Setting the new record were the team of juniors Alli Dickey, Katya McKenzie and Amarachi Nwokoma, and sophomore Alaina Edgerly.

The old mark of 49.64 was one of Clackamas’ longest standing records, set in 1976, by the team of Marta Annus, Shelly Jaeger, Abby Lyons and Joan (Walton) Kintz. Kintz is head girls track coach at Gladstone High School.

Dickey had a tremendous district meet, winning the high hurdles in 15.41 and the high jump, at 5-2. She’d only been a part of the sprint relay team for two weeks prior to the district meet.

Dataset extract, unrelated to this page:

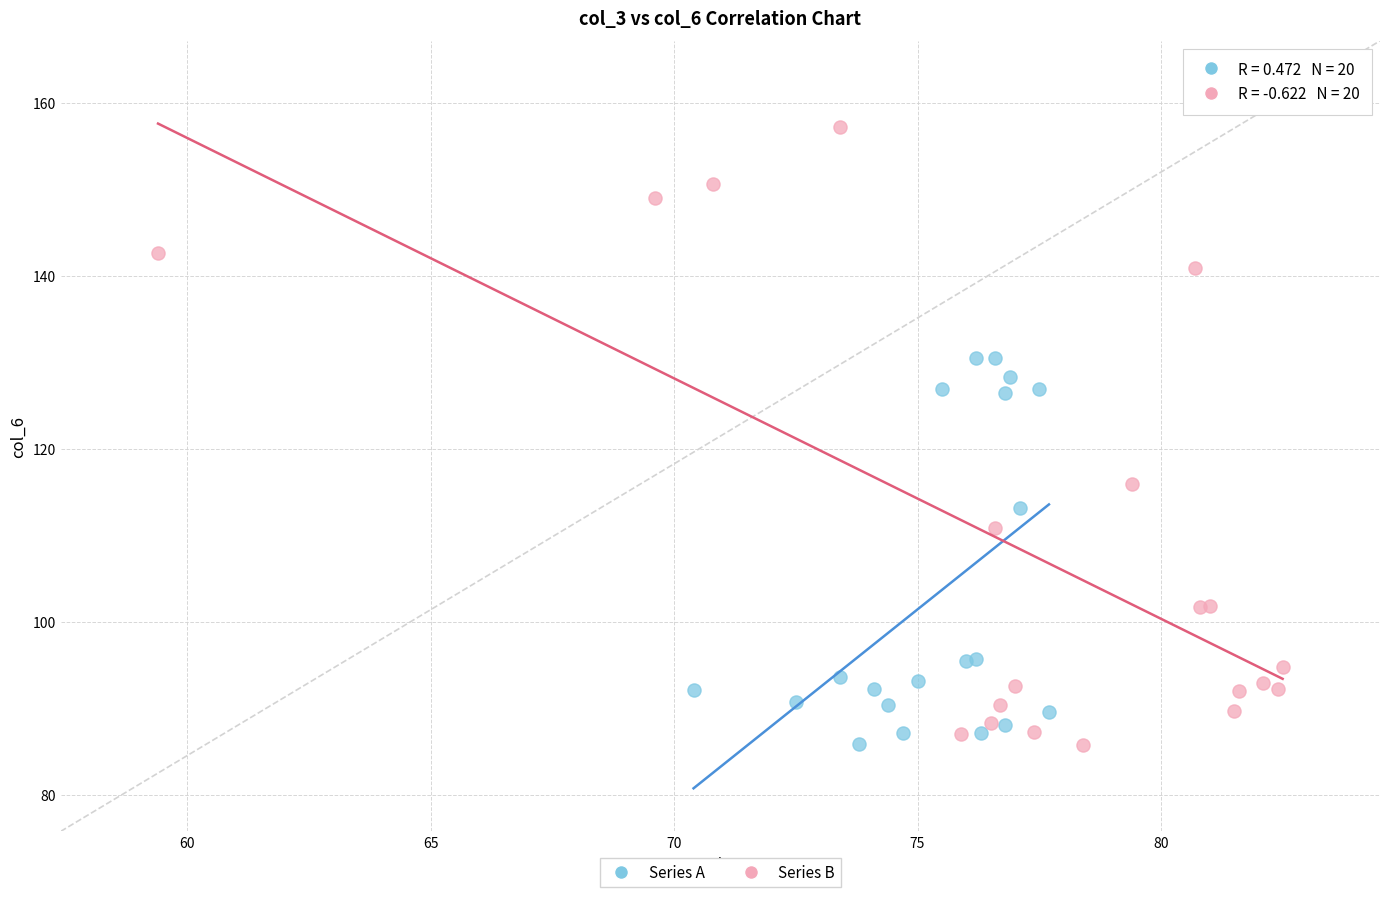

Which series has the widest spread of Y values?

Series B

by: JOHN LARIVIERE - Clackamas exchange student Sofia Crescenzi qualified for state in three events, with personal best marks in the pole vault, long jump and javelin at last weeks Three Rivers League District Meet. Crescenzi also had a lifetime best mark in the triple jump and she nearly made state in that event.The Cavaliers also got outstanding performances by Italian exchange student Sofia Crescenzi. She qualified for state with a personal best mark of 16-8-3/4 in the long jump, a personal best of 115-8 in the javelin, and she was among four TRL athletes clearing 10-9, to meet the state qualifying standard for the girls pole vault. Crescenzi also leaped a personal best of 35-2 in the triple jump and earned fourth place in that event.

“I’m not at all surprised [with how Sofia did at district],” said Kelleher. “The girl is blessed with athletic ability. I wouldn’t be at all surprised to see her go over 11 feet in the pole vault and over 17 feet in the long jump at state.”

Crescenzi says she started pole vaulting in Italy last year and had a personal best of 10 feet prior to the district meet. She says her other events are all new to her this year.

“I’m so happy,” said Crescenzi. “I didn’t expect this. I’m super happy.”

Clackamas freshman distance standout Maia Edwards also had a good meet, qualifying for state with a 10:48.34 clocking and a runner-up finish in the 3,000 meters, and placing third with a personal best time of 4:49.37 in the 1,500.

Edwards says her goal for state is 10:30.

Clackamas boys and girls both finished fourth in the district meet team scoring.